Taking the line that contains "MCP support globally" as the starting point, give again exactly every line up to and including the last line of the records below.

Given information =>
= = = = = = =

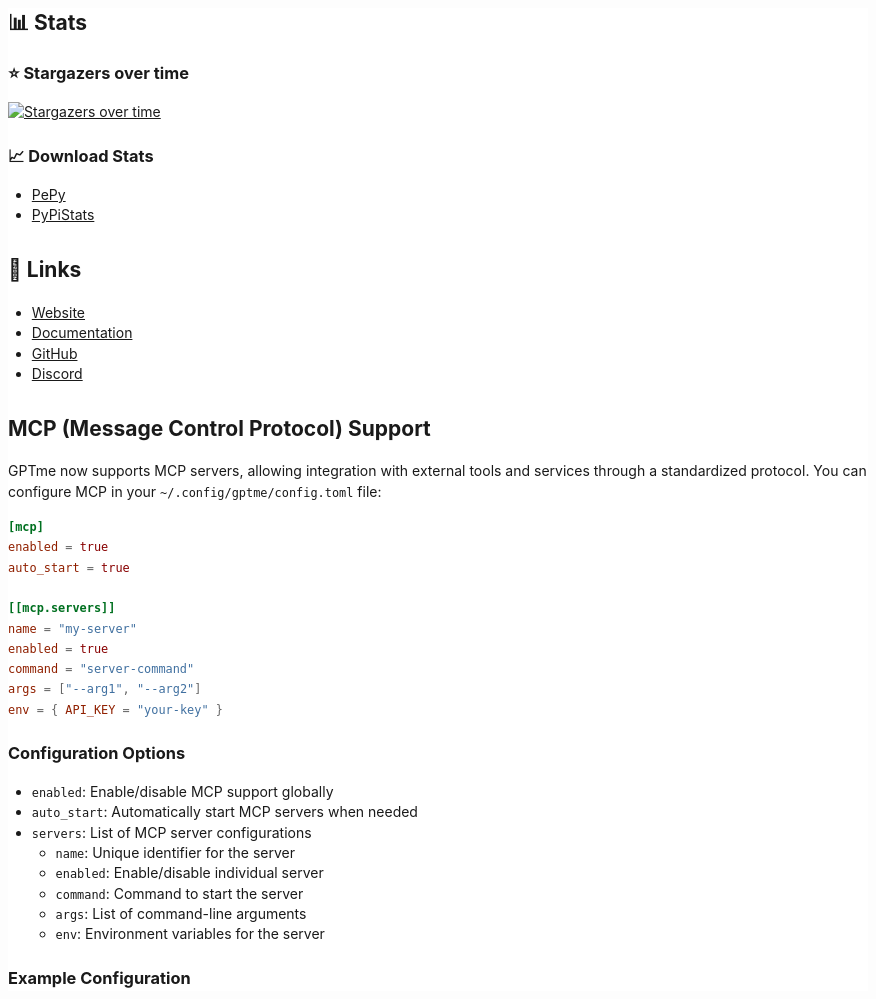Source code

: ## 📊 Stats

### ⭐ Stargazers over time

[![Stargazers over time](https://starchart.cc/gptme/gptme.svg)](https://starchart.cc/gptme/gptme)

### 📈 Download Stats

- [PePy][pepy]
- [PyPiStats][pypistats]

[pepy]: https://pepy.tech/project/gptme
[pypistats]: https://pypistats.org/packages/gptme

## 🔗 Links

- [Website][website]
- [Documentation][docs]
- [GitHub][github]
- [Discord][discord]



[website]: https://gptme.org/
[discord]: https://discord.gg/NMaCmmkxWv
[github]: https://github.com/gptme/gptme
[gptme.vim]: https://github.com/gptme/gptme.vim
[gptme-webui]: https://github.com/gptme/gptme-webui
[agent-template]: https://github.com/gptme/gptme-agent-template
[bob]: https://github.com/TimeToBuildBob
[docs]: https://gptme.org/docs/
[docs-getting-started]: https://gptme.org/docs/getting-started.html
[docs-examples]: https://gptme.org/docs/examples.html
[docs-demos]: https://gptme.org/docs/demos.html
[docs-providers]: https://gptme.org/docs/providers.html
[docs-tools]: https://gptme.org/docs/tools.html
[docs-tools-python]: https://gptme.org/docs/tools.html#python
[docs-tools-shell]: https://gptme.org/docs/tools.html#shell
[docs-tools-patch]: https://gptme.org/docs/tools.html#patch
[docs-tools-browser]: https://gptme.org/docs/tools.html#browser
[docs-tools-computer]: https://gptme.org/docs/tools.html#computer
[docs-tools-tts]: https://gptme.org/docs/tools.html#tts
[docs-bot]: https://gptme.org/docs/bot.html
[docs-server]: https://gptme.org/docs/server.html
[docs-evals]: https://gptme.org/docs/evals.html
[docs-server]: https://gptme.org/docs/server.html
[docs-config]: https://gptme.org/docs/config.html
[anthropic-computer-use]: https://www.anthropic.com/news/3-5-models-and-computer-use

## MCP (Message Control Protocol) Support

GPTme now supports MCP servers, allowing integration with external tools and services through a standardized protocol. You can configure MCP in your `~/.config/gptme/config.toml` file:

```toml
[mcp]
enabled = true
auto_start = true

[[mcp.servers]]
name = "my-server"
enabled = true
command = "server-command"
args = ["--arg1", "--arg2"]
env = { API_KEY = "your-key" }
```

### Configuration Options

- `enabled`: Enable/disable MCP support globally
- `auto_start`: Automatically start MCP servers when needed
- `servers`: List of MCP server configurations
  - `name`: Unique identifier for the server
  - `enabled`: Enable/disable individual server
  - `command`: Command to start the server
  - `args`: List of command-line arguments
  - `env`: Environment variables for the server

### Example Configuration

= = = = = = =

Written solution =>
- `enabled`: Enable/disable MCP support globally
- `auto_start`: Automatically start MCP servers when needed
- `servers`: List of MCP server configurations
  - `name`: Unique identifier for the server
  - `enabled`: Enable/disable individual server
  - `command`: Command to start the server
  - `args`: List of command-line arguments
  - `env`: Environment variables for the server

### Example Configuration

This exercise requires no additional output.